### Provided information:
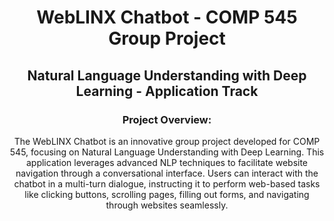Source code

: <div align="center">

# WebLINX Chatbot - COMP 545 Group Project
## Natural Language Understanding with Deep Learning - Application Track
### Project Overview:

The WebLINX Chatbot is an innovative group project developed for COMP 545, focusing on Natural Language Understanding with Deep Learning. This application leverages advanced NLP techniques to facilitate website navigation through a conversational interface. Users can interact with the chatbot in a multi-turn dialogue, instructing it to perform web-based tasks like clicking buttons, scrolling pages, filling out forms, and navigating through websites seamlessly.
...
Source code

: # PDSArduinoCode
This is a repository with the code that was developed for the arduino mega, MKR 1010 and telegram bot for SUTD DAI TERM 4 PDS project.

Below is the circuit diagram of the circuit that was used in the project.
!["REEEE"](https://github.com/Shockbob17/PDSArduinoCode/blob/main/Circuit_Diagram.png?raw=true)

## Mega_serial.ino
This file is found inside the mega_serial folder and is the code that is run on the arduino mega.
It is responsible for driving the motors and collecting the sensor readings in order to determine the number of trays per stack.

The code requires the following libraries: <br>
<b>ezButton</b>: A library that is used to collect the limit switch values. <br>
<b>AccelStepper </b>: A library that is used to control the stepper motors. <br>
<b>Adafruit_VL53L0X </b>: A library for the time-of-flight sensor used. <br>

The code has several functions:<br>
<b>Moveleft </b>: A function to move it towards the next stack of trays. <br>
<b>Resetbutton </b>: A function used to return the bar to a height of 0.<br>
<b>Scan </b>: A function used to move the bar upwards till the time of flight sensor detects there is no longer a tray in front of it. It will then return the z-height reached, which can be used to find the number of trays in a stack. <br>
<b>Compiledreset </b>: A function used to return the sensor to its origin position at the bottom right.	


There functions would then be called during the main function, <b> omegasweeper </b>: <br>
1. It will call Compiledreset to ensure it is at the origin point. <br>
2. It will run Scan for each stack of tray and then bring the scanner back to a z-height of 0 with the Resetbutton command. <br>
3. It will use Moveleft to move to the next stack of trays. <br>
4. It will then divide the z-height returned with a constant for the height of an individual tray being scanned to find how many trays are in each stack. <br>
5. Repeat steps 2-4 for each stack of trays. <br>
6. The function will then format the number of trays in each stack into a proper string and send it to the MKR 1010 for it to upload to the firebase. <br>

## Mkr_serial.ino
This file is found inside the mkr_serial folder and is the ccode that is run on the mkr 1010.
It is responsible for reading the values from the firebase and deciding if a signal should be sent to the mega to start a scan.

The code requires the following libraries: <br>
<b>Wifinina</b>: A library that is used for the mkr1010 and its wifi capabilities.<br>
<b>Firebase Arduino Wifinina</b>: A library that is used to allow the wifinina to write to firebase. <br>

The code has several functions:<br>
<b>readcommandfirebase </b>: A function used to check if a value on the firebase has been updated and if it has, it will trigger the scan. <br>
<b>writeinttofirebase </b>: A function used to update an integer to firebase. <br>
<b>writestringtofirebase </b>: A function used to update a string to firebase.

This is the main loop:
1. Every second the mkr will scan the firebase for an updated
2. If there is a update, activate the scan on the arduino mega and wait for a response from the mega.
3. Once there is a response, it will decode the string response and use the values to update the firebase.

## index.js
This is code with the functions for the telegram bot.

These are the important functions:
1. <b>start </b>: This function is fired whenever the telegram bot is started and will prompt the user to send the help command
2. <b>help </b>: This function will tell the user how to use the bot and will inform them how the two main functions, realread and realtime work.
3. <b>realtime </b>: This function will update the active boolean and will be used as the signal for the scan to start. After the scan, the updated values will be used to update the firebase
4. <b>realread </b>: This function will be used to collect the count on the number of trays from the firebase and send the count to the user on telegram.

### Work order:
Once you find the line with "4. It will then" above, print it and every line after it up to and including the line with "1. Every second", exactly as written and nothing else.

### Your response:
4. It will then divide the z-height returned with a constant for the height of an individual tray being scanned to find how many trays are in each stack. <br>
5. Repeat steps 2-4 for each stack of trays. <br>
6. The function will then format the number of trays in each stack into a proper string and send it to the MKR 1010 for it to upload to the firebase. <br>

## Mkr_serial.ino
This file is found inside the mkr_serial folder and is the ccode that is run on the mkr 1010.
It is responsible for reading the values from the firebase and deciding if a signal should be sent to the mega to start a scan.

The code requires the following libraries: <br>
<b>Wifinina</b>: A library that is used for the mkr1010 and its wifi capabilities.<br>
<b>Firebase Arduino Wifinina</b>: A library that is used to allow the wifinina to write to firebase. <br>

The code has several functions:<br>
<b>readcommandfirebase </b>: A function used to check if a value on the firebase has been updated and if it has, it will trigger the scan. <br>
<b>writeinttofirebase </b>: A function used to update an integer to firebase. <br>
<b>writestringtofirebase </b>: A function used to update a string to firebase.

This is the main loop:
1. Every second the mkr will scan the firebase for an updated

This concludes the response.